Sous OOo, j'obtiens le caractère "¤" en tapant Pomme+Alt+"$".

D'une manière générale, j'arrive à taper des caractères avec des code > 128, mais ils ne sont pas à leur place habituelle sur le clavier.

Comme il y a beaucoup de problème de ce genre dans la version OOo/X11, je l'ai laissée tomber au profit de sa mouture 100% Mac OS X, c'est-à-dire NeoOffice.


----------



## Berthold (7 Décembre 2005)

Donc c'est un mystère pour moi : la fonction CAR dans un tableur (j'utilise ça pour trouver les codes des caractères) de 128 à 255 ne renvoie que des «?», or le sigle «¤» existe... et bien d'autres...

Existe-t-il un utilitaire du style « clavier » sous X11 ?


----------



## Berthold (7 Décembre 2005)

Bien, grâce à FinkCommander, j'ai trouvé GuCharMap, qui donne tous détails sur un nombre incroyable de caractères. Je ne me doutais même pas que les polices étaient codées sur tant d'octets.  

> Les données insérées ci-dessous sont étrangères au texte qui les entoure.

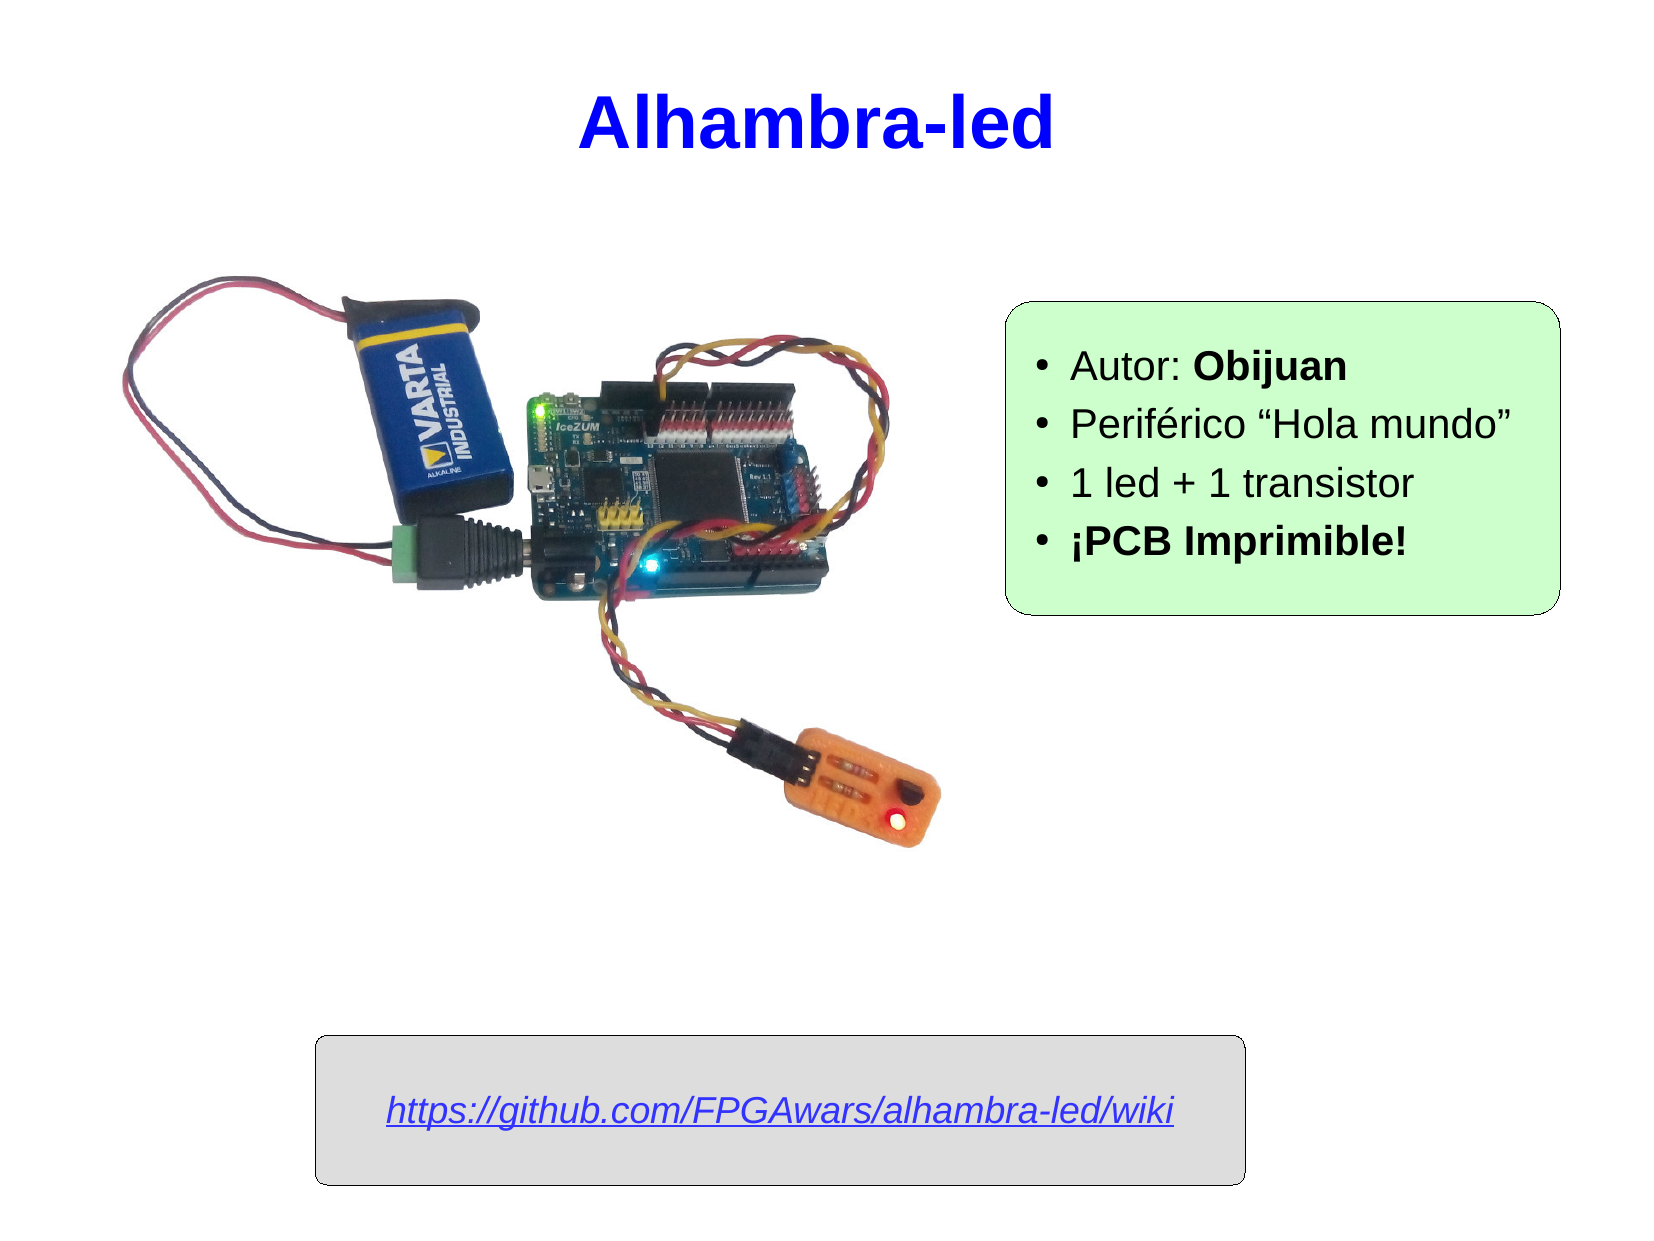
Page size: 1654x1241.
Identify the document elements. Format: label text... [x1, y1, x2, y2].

picture [105, 224, 954, 886]
text_box [1005, 301, 1561, 613]
text_box Autor: Obijuan Periférico “Hola mundo” 1 led + 1 transistor ¡PCB Imprimible! [1020, 335, 1561, 631]
text_box https://github.com/FPGAwars/alhambra-led/wiki [315, 1035, 1246, 1186]
text_box Alhambra-led [90, 73, 1546, 211]
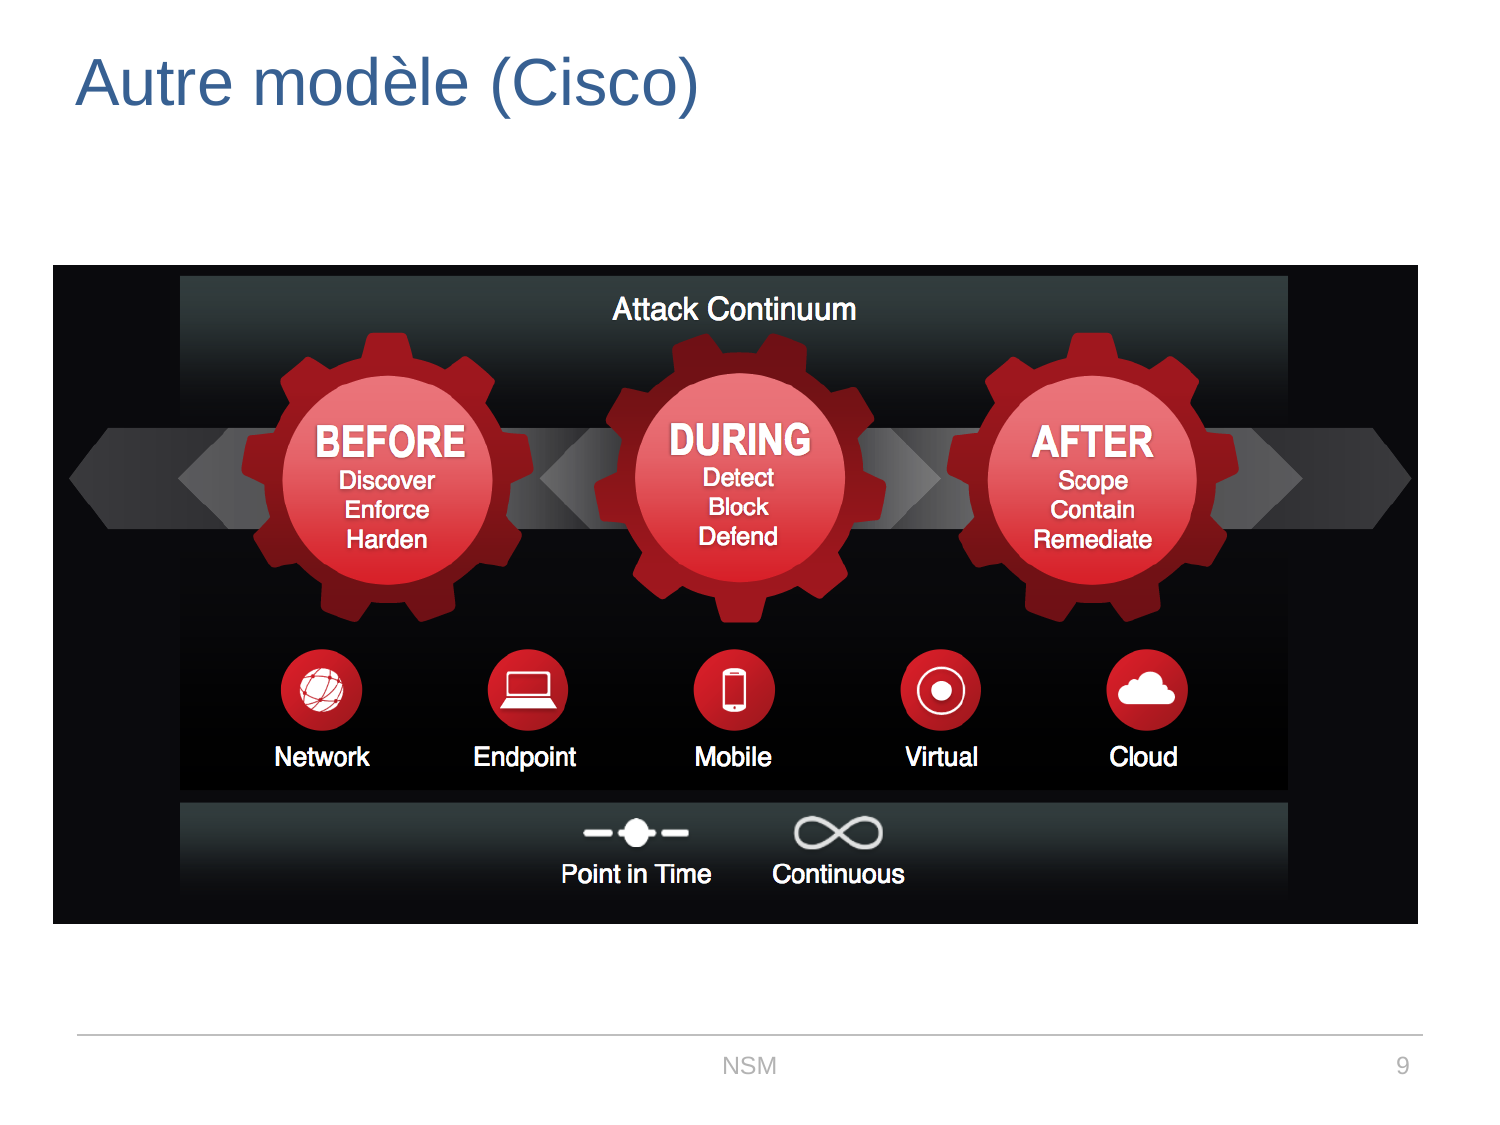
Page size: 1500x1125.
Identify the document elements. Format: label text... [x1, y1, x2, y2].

:hein: Mais je reste sur ma faim quand même : pas trace d'euros... 

[EDIT]Ah si, mais il n'apparaît pas en tant que sigle dans la fenêtre principale... il faut lancer une recherche avec pomme+alt+$ pour trouver ça :


> ¤
> 
> U+20AC EURO SIGN
> 
> ...


Quelqu'un peut me décoder la chose ? C'est à dire me renseigner sur la façon de l'obtenir dans une feuille de calcul OOo, où au passage, le raccourci-clavier cité par PA5CAL ne fonctionne pas... [/EDIT]
Merci...


----------



## PA5CAL (7 Décembre 2005)

Berthold a dit:
			
		

> le raccourci-clavier cité par PA5CAL ne fonctionne pas...


:mouais:  C'est plutôt surprenant... Quelle version de OOo as-tu donc ? Moi, j'ai la version 1.1.2 téléchargée à partir de "http://porting.openoffice.org/mac/ooo-osx_downloads.html". As-tu modifié le paramétrage d'origine ?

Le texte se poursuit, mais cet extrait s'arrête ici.